A verdade é que este tipo de análise dificilmente pode ser executado por departamentos locais de polícia. As bases de dados das transações em cripto são gigantescas, é preciso relacioná-las com listas de endereços de carteiras suspeitas, entender o modus operandi dos criminosos, definir e programar quais são os comportamentos suspeitos, entre outras dificuldades operacionais. É preciso um grande conhecimento sobre finanças, mercado cripto, contabilidade, tecnologia e crime. Mesmo grandes bancos têm dificuldade em monitorar estas transações suspeitas e preferem terceirizar o trabalho de análise para empresas especializadas.

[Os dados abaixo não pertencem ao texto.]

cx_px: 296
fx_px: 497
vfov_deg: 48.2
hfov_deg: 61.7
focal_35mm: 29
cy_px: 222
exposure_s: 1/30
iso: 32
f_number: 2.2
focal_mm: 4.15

É difícil acreditar que milhares de pequenas fintechs que vem sendo criadas, que mal seguem as regras do KYC (know your customer) e AML (leis anti máfia), consigam monitorar e denunciar atividades suspeitas aos órgãos de inteligência, algo que são obrigadas a fazer apenas recentemente, como os grandes bancos. Mas com acesso a computador e internet, usuários brasileiros podem simplesmente operar através de exchanges internacionais onde a regulação seja ainda menor.

Iniciativas como o Pix, Defy (finanças descentralizadas), bancos digitais, criptomoedas e blockchain abrem as portas para que parcelas da população antes excluídas do sistema financeiro possam ter contas e manipular recursos digitalmente. No caso de países autoritários ou com viés confiscatório, elas permitem transações entre as partes sem a anuência do estado e do sistema financeiro oficial. Mas oferecem também muito mais oportunidades para o crime organizado, evasão fiscal e outros ilícitos.

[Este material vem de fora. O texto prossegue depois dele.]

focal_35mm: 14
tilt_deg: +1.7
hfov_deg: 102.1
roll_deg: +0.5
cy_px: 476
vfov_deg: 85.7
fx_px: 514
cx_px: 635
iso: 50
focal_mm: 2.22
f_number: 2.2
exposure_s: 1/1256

O grosso da lavagem de dinheiro no Brasil aparentemente ainda é feito de maneira tradicional, através de postos de gasolina, revendedoras de veículos, compra de imóveis, empresas de ônibus, etc. Mas operações recentes como a Carbono Oculto revelaram que o crime organizado já se utiliza de fintechs e de fundos de investimento no sistema financeiro oficial.

Desconfio que ninguém no Brasil saiba estimar quanto destes recursos ilícitos circulam na nossa cara através de criptomoedas. Existem dificuldades intrínsecas ao rastreamento dessas atividades, falta de know how sobre como investigar estas transações, faltam dados e integração entre os diversos atores do poder público e do mercado. Temos uma legislação bastante frouxa ainda sobre fintechs, exchanges estrangeiras que operam no Brasil, bets e demais prestadores de serviços de ativos virtuais (VASPs). Apenas esta semana o Banco Central passou a listar e bloquear endereços PIX envolvidos em fraudes, depois de anos e milhões de reais perdidos em desfalques!!! Temos também ampla utilização de identidades fraudulentas e empresas de fachada. Por outro lado, temos bilhões de origem ilícita que precisam ser lavados.

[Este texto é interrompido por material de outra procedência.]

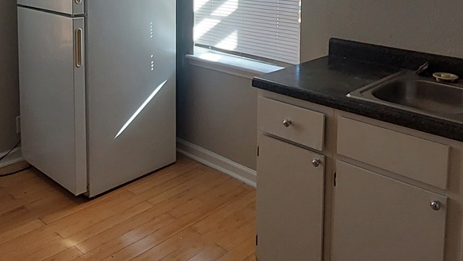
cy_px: -5
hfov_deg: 56.4
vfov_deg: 31.1
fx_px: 430
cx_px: 264
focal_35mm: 35
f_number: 2.2
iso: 80
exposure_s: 1/120
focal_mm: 1.74
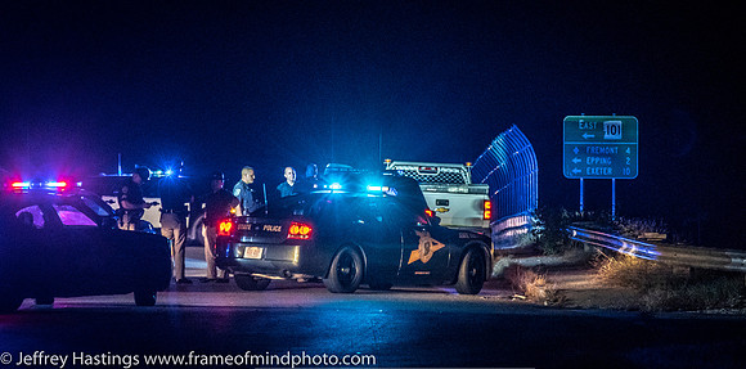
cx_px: 348
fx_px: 5545
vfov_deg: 3.8
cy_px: 157
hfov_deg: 7.7
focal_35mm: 288
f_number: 5.3
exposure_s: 1/80
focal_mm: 165
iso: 2000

O relatório da FATF de 2023 reconhece que o Brasil criou um marco legal para ativos virtuais, mas que a implementação e supervisão ainda são incipientes. As autoridades brasileiras admitem o uso crescente de criptoativos por criminosos para ocultar a origem de recursos ilícitos, embora ainda haja carência de dados sistematizados sobre a escala desse fenômeno.(FATF, 2023)[1]

Se os mecanismos preventivos – legais e institucionais - não forem aperfeiçoados, é questão de tempo para o Brasil se tornar o paraíso da cripto criminalidade.

Referências

FINANCIAL ACTION TASK FORCE (FATF). Mutual Evaluation Report – Brazil. Paris: FATF, 2023. p. 180-183.

Preventing Finacial Crimes in Cryptoaasets. Elliptic Tipologies Report, 2024

SCHNOERING, Hugo; VAZIRGIANNIS, Michalis. Bitcoin research with a transaction graph dataset. Scientific Data, v. 12, n. 1, p. 404, 2025.

 



[1] “Brazil has recently introduced legislation establishing a legal framework for Virtual Assets and VASPs. However, implementation and supervision are still developing, and authorities are in the early stages of understanding the ML/TF risks related to virtual assets.” “Authorities acknowledge that criminals increasingly use virtual assets to obscure the origin of illicit funds, but there is limited data and analysis on the extent of such use in Brazil.”